Purac raises lactic acid prices as raw materials rocket

By Stephen Daniells

- Last updated on GMT

Related tags: Lactic acid, Milk, Fermentation, Glucose

Lactic acid supplier Purac has announced a price increase of between 0.10 to 0.15 Euros per kilo, as the company seeks to pass of some of the expense from rising raw material costs.

Carbohydrates such as sugar and tapioca starch reached record highs in recent times, starch are key raw materials in the manufacturing of lactic acid, its derivatives and gluconates. With the increase in raw materials, Purac has announced a global price increase, effective from February 1st 2010, as far as contracts allow, said the company.

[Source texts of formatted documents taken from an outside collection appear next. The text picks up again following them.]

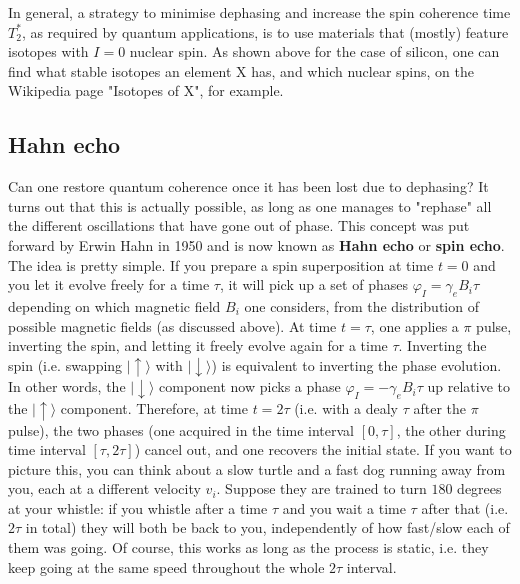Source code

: \documentclass[a4paper,11pt]{article}
\newcommand{\ket}[1]{| #1 \rangle}
\begin{document}
In general, a strategy to minimise dephasing and increase the spin coherence time $T_2^*$, as required by quantum applications, is to use materials that (mostly) feature isotopes with $I=0$ nuclear spin. As shown above for the case of silicon, one can find what stable isotopes an element X has, and which nuclear spins, on the Wikipedia page "Isotopes of X", for example.
 
\subsection {Hahn echo}
Can one restore quantum coherence once it has been lost due to dephasing?
\newline It turns out that this is actually possible, as long as one manages to "rephase" all the different oscillations that have gone out of phase. This concept was put forward by Erwin Hahn in 1950 and is now known as {\bf Hahn echo} or {\bf spin echo}.
\newline The idea is pretty simple. If you prepare a spin superposition at time $t=0$ and you let it evolve freely for a time $\tau$, it will pick up a set of phases $\varphi_I = \gamma_e B_i \tau$ depending on which magnetic field $B_i$ one considers, from the distribution of possible magnetic fields (as discussed above). At time $t = \tau$, one applies a $\pi$ pulse, inverting the spin, and letting it freely evolve again for a time $\tau$. Inverting the spin (i.e. swapping $\ket{\uparrow}$ with $\ket{\downarrow}$) is equivalent to inverting the phase evolution. In other words, the $\ket{\downarrow}$ component now picks a phase $\varphi_I = -\gamma_e B_i \tau$ up relative to the $\ket{\uparrow}$ component.
Therefore, at time $t=2\tau$ (i.e. with a dealy $\tau$ after the $\pi$ pulse), the two phases (one acquired in the time interval $[0, \tau]$, the other during time interval $[\tau, 2\tau]$) cancel out, and one recovers the initial state.
\newline If you want to picture this, you can think about a slow turtle and a fast dog running away from you, each at a different velocity $v_i$. Suppose they are trained to turn $180$ degrees at your whistle: if you whistle after a time $\tau$ and you wait a time $\tau$ after that (i.e. $2\tau$ in total) they will both be back to you, independently of how fast/slow each of them was going. Of course, this works as long as the process is static, i.e. they keep going at the same speed throughout the whole $2\tau$ interval.
\end{document}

Lex Borghans, manager corporate marketing for Purac told FoodNavigator that sugar prices had increased by between 25 and 30 per cent in last three months, while tapioca prices had shot up by a whopping 35 to 40 per cent in the same time period.

“Purac will do its utmost to mitigate the higher cost of these raw materials,”​ said the company.

Purac is leading the rises in lactic acid prices, said Borghans, with no announcements from other lactic acid suppliers/ producers seen yet.


Lactic acid occurs naturally in fermented foods like cheese, yoghurts, soy sauce, meats and pickled vegetables. It is also used in a broad range of manufactured food products as a preservative or acidity regulator.

One of the popular misconceptions is that lactic acid is derived from dairy, since it sounds rather like lactose. Some consumers who suffer from lactose intolerance may therefore conclude that they should avoid it.

In fact, lactic acid is produced by a fermentation process, involving the fermentation of carbohydrates like as glucose, sucrose, or lactose.

Increasing use

According to a recent report from Leatherhead Food International, use of lactic acid in food increased from around 95,000 to 110,000 tonnes per year between 2004 and 2007.

Borghans added that increases were “more or less following GDP growth”​.

Food makes up about 45 per cent of its industrial uses; non-food uses include pharmaceuticals, animal feed, biomaterials and detergents.